## PROMPT
An exact copy of all the data, minus the images, is required.

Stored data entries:
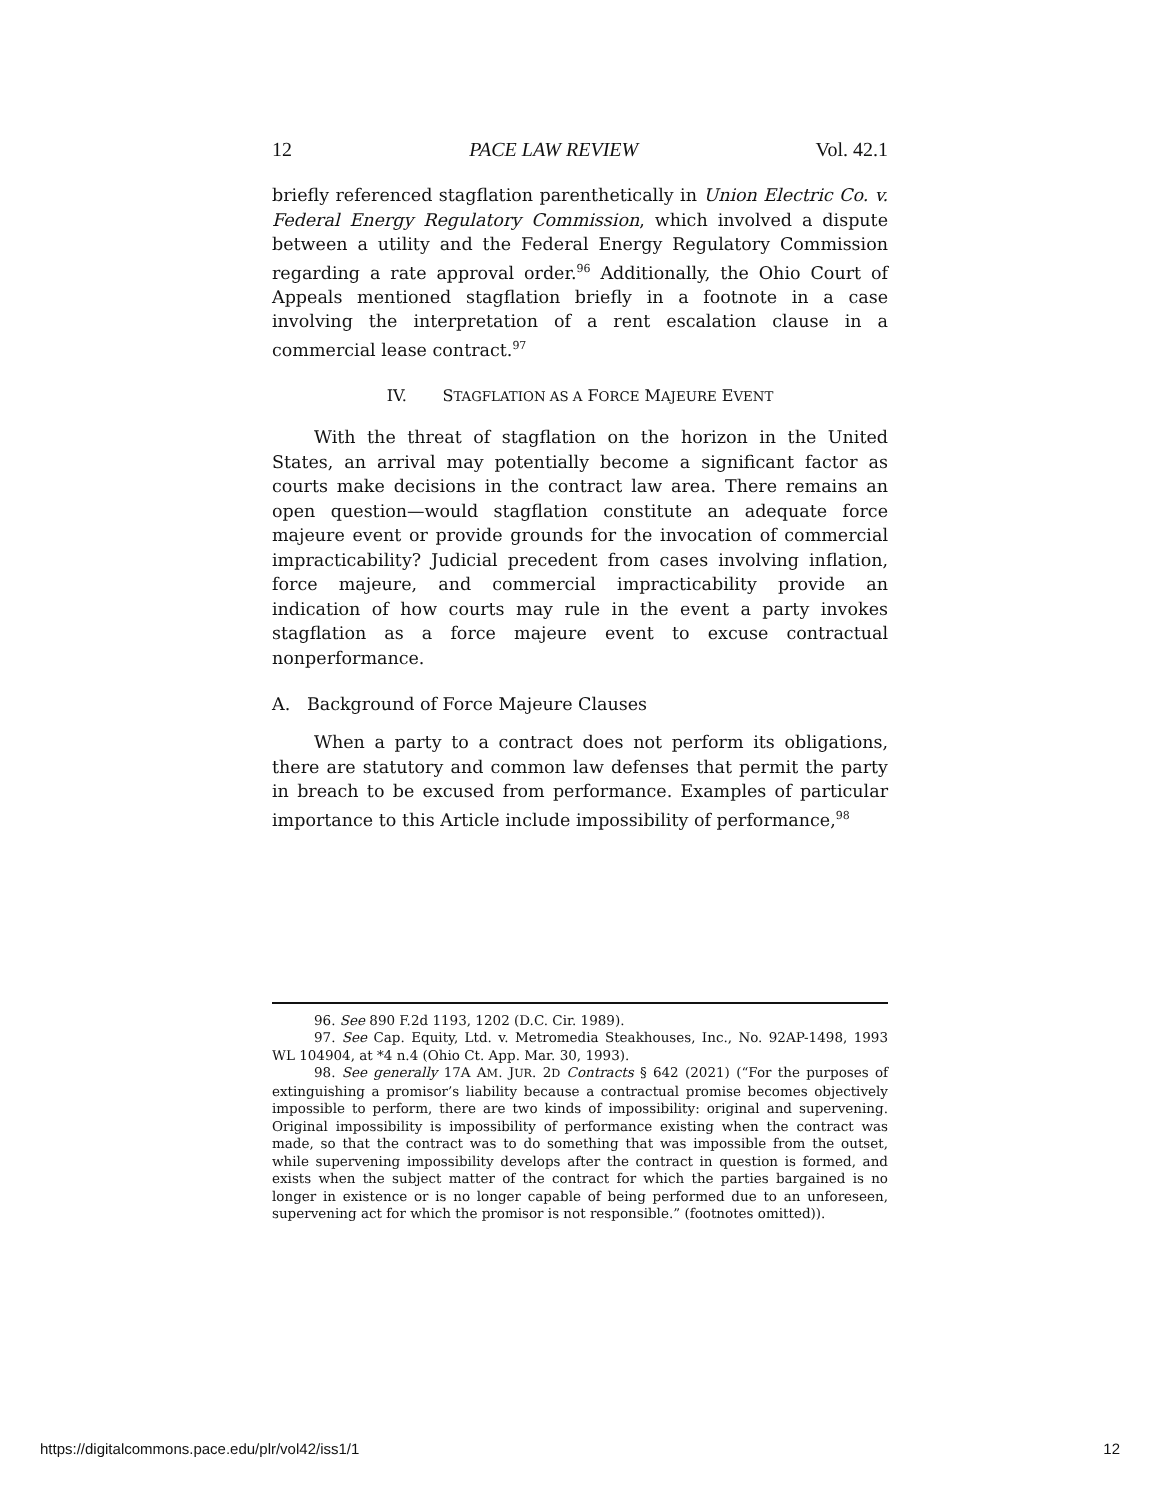12 PACE LAW REVIEW Vol. 42.1
briefly referenced stagflation parenthetically in Union Electric Co. v. Federal Energy Regulatory Commission, which involved a dispute between a utility and the Federal Energy Regulatory Commission regarding a rate approval order.<sup>96</sup> Additionally, the Ohio Court of Appeals mentioned stagflation briefly in a footnote in a case involving the interpretation of a rent escalation clause in a commercial lease contract.<sup>97</sup>
IV. STAGFLATION AS A FORCE MAJEURE EVENT
With the threat of stagflation on the horizon in the United States, an arrival may potentially become a significant factor as courts make decisions in the contract law area. There remains an open question—would stagflation constitute an adequate force majeure event or provide grounds for the invocation of commercial impracticability? Judicial precedent from cases involving inflation, force majeure, and commercial impracticability provide an indication of how courts may rule in the event a party invokes stagflation as a force majeure event to excuse contractual nonperformance.
A. Background of Force Majeure Clauses
When a party to a contract does not perform its obligations, there are statutory and common law defenses that permit the party in breach to be excused from performance. Examples of particular importance to this Article include impossibility of performance,<sup>98</sup>
96. See 890 F.2d 1193, 1202 (D.C. Cir. 1989).
97. See Cap. Equity, Ltd. v. Metromedia Steakhouses, Inc., No. 92AP-1498, 1993 WL 104904, at *4 n.4 (Ohio Ct. App. Mar. 30, 1993).
98. See generally 17A AM. JUR. 2D Contracts § 642 (2021) (“For the purposes of extinguishing a promisor’s liability because a contractual promise becomes objectively impossible to perform, there are two kinds of impossibility: original and supervening. Original impossibility is impossibility of performance existing when the contract was made, so that the contract was to do something that was impossible from the outset, while supervening impossibility develops after the contract in question is formed, and exists when the subject matter of the contract for which the parties bargained is no longer in existence or is no longer capable of being performed due to an unforeseen, supervening act for which the promisor is not responsible.” (footnotes omitted)).
https://digitalcommons.pace.edu/plr/vol42/iss1/1 12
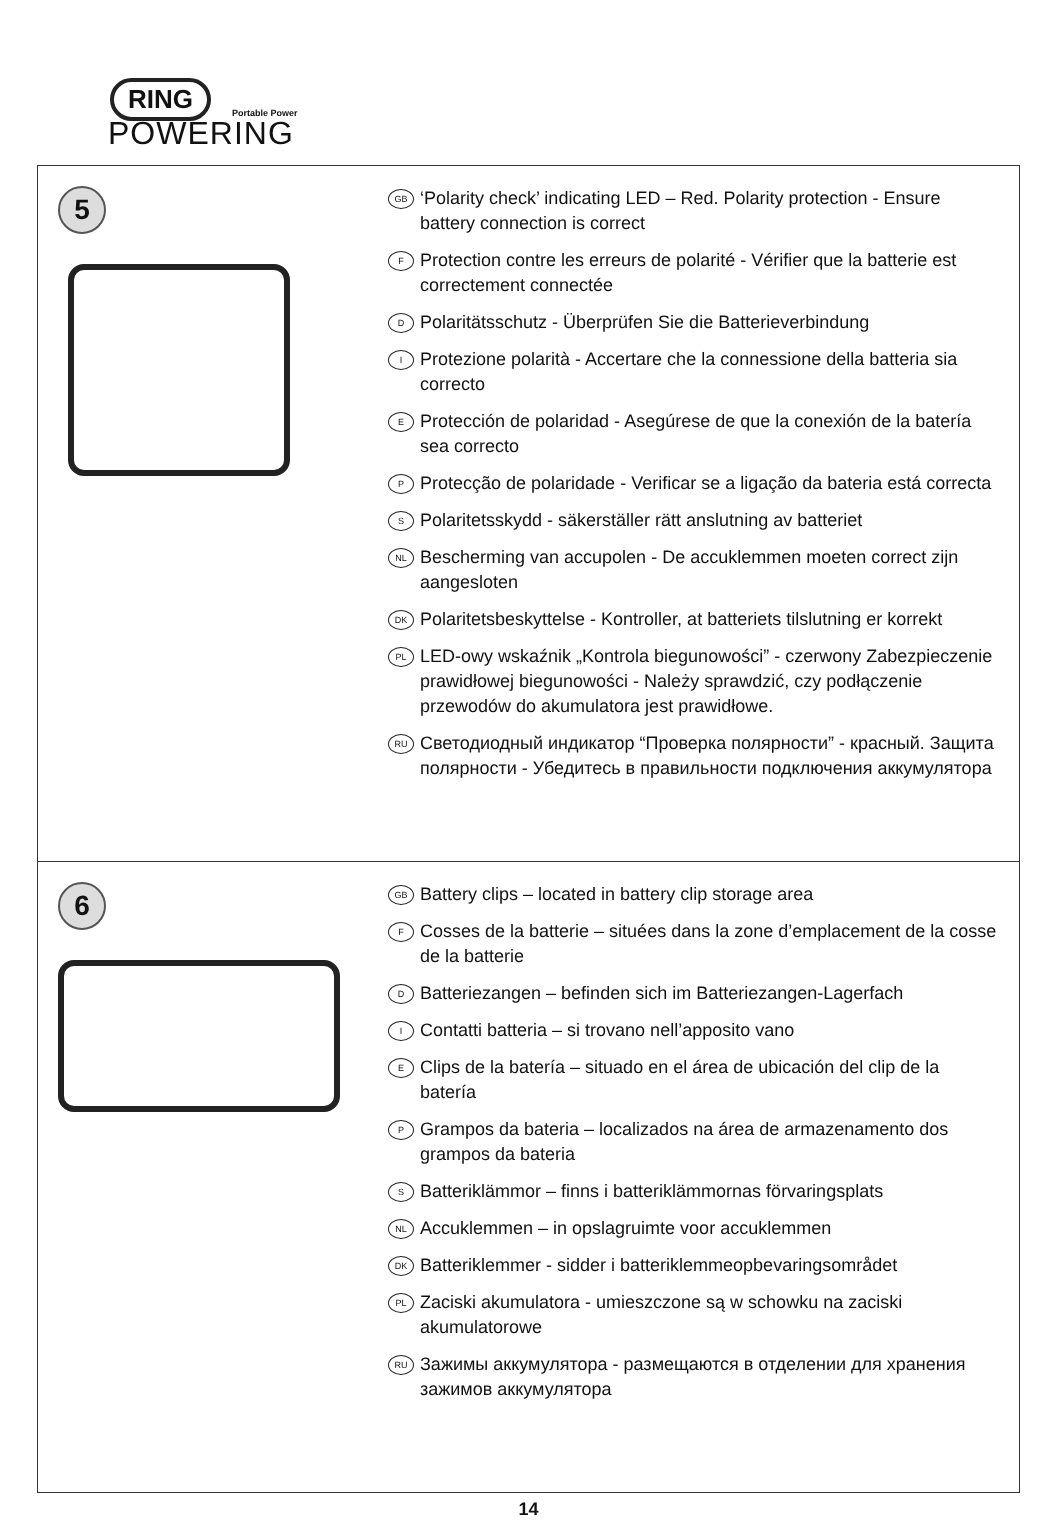RING
Portable Power
POWERING
5
GB ‘Polarity check’ indicating LED – Red. Polarity protection - Ensure battery connection is correct
F Protection contre les erreurs de polarité - Vérifier que la batterie est correctement connectée
D Polaritätsschutz - Überprüfen Sie die Batterieverbindung
I Protezione polarità - Accertare che la connessione della batteria sia correcto
E Protección de polaridad - Asegúrese de que la conexión de la batería sea correcto
P Protecção de polaridade - Verificar se a ligação da bateria está correcta
S Polaritetsskydd - säkerställer rätt anslutning av batteriet
NL Bescherming van accupolen - De accuklemmen moeten correct zijn aangesloten
DK Polaritetsbeskyttelse - Kontroller, at batteriets tilslutning er korrekt
PL LED-owy wskaźnik „Kontrola biegunowości” - czerwony Zabezpieczenie prawidłowej biegunowości - Należy sprawdzić, czy podłączenie przewodów do akumulatora jest prawidłowe.
RU Светодиодный индикатор “Проверка полярности” - красный. Защита полярности - Убедитесь в правильности подключения аккумулятора
6
GB Battery clips – located in battery clip storage area
F Cosses de la batterie – situées dans la zone d’emplacement de la cosse de la batterie
D Batteriezangen – befinden sich im Batteriezangen-Lagerfach
I Contatti batteria – si trovano nell’apposito vano
E Clips de la batería – situado en el área de ubicación del clip de la batería
P Grampos da bateria – localizados na área de armazenamento dos grampos da bateria
S Batteriklämmor – finns i batteriklämmornas förvaringsplats
NL Accuklemmen – in opslagruimte voor accuklemmen
DK Batteriklemmer - sidder i batteriklemmeopbevaringsområdet
PL Zaciski akumulatora - umieszczone są w schowku na zaciski akumulatorowe
RU Зажимы аккумулятора - размещаются в отделении для хранения зажимов аккумулятора
14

## OUTPUT OF THE EXERCISE
12 PACE LAW REVIEW Vol. 42.1
briefly referenced stagflation parenthetically in Union Electric Co. v. Federal Energy Regulatory Commission, which involved a dispute between a utility and the Federal Energy Regulatory Commission regarding a rate approval order.<sup>96</sup> Additionally, the Ohio Court of Appeals mentioned stagflation briefly in a footnote in a case involving the interpretation of a rent escalation clause in a commercial lease contract.<sup>97</sup>
IV. STAGFLATION AS A FORCE MAJEURE EVENT
With the threat of stagflation on the horizon in the United States, an arrival may potentially become a significant factor as courts make decisions in the contract law area. There remains an open question—would stagflation constitute an adequate force majeure event or provide grounds for the invocation of commercial impracticability? Judicial precedent from cases involving inflation, force majeure, and commercial impracticability provide an indication of how courts may rule in the event a party invokes stagflation as a force majeure event to excuse contractual nonperformance.
A. Background of Force Majeure Clauses
When a party to a contract does not perform its obligations, there are statutory and common law defenses that permit the party in breach to be excused from performance. Examples of particular importance to this Article include impossibility of performance,<sup>98</sup>
96. See 890 F.2d 1193, 1202 (D.C. Cir. 1989).
97. See Cap. Equity, Ltd. v. Metromedia Steakhouses, Inc., No. 92AP-1498, 1993 WL 104904, at *4 n.4 (Ohio Ct. App. Mar. 30, 1993).
98. See generally 17A AM. JUR. 2D Contracts § 642 (2021) (“For the purposes of extinguishing a promisor’s liability because a contractual promise becomes objectively impossible to perform, there are two kinds of impossibility: original and supervening. Original impossibility is impossibility of performance existing when the contract was made, so that the contract was to do something that was impossible from the outset, while supervening impossibility develops after the contract in question is formed, and exists when the subject matter of the contract for which the parties bargained is no longer in existence or is no longer capable of being performed due to an unforeseen, supervening act for which the promisor is not responsible.” (footnotes omitted)).
https://digitalcommons.pace.edu/plr/vol42/iss1/1 12
RING
Portable Power
POWERING
5
GB ‘Polarity check’ indicating LED – Red. Polarity protection - Ensure battery connection is correct
F Protection contre les erreurs de polarité - Vérifier que la batterie est correctement connectée
D Polaritätsschutz - Überprüfen Sie die Batterieverbindung
I Protezione polarità - Accertare che la connessione della batteria sia correcto
E Protección de polaridad - Asegúrese de que la conexión de la batería sea correcto
P Protecção de polaridade - Verificar se a ligação da bateria está correcta
S Polaritetsskydd - säkerställer rätt anslutning av batteriet
NL Bescherming van accupolen - De accuklemmen moeten correct zijn aangesloten
DK Polaritetsbeskyttelse - Kontroller, at batteriets tilslutning er korrekt
PL LED-owy wskaźnik „Kontrola biegunowości” - czerwony Zabezpieczenie prawidłowej biegunowości - Należy sprawdzić, czy podłączenie przewodów do akumulatora jest prawidłowe.
RU Светодиодный индикатор “Проверка полярности” - красный. Защита полярности - Убедитесь в правильности подключения аккумулятора
6
GB Battery clips – located in battery clip storage area
F Cosses de la batterie – situées dans la zone d’emplacement de la cosse de la batterie
D Batteriezangen – befinden sich im Batteriezangen-Lagerfach
I Contatti batteria – si trovano nell’apposito vano
E Clips de la batería – situado en el área de ubicación del clip de la batería
P Grampos da bateria – localizados na área de armazenamento dos grampos da bateria
S Batteriklämmor – finns i batteriklämmornas förvaringsplats
NL Accuklemmen – in opslagruimte voor accuklemmen
DK Batteriklemmer - sidder i batteriklemmeopbevaringsområdet
PL Zaciski akumulatora - umieszczone są w schowku na zaciski akumulatorowe
RU Зажимы аккумулятора - размещаются в отделении для хранения зажимов аккумулятора
14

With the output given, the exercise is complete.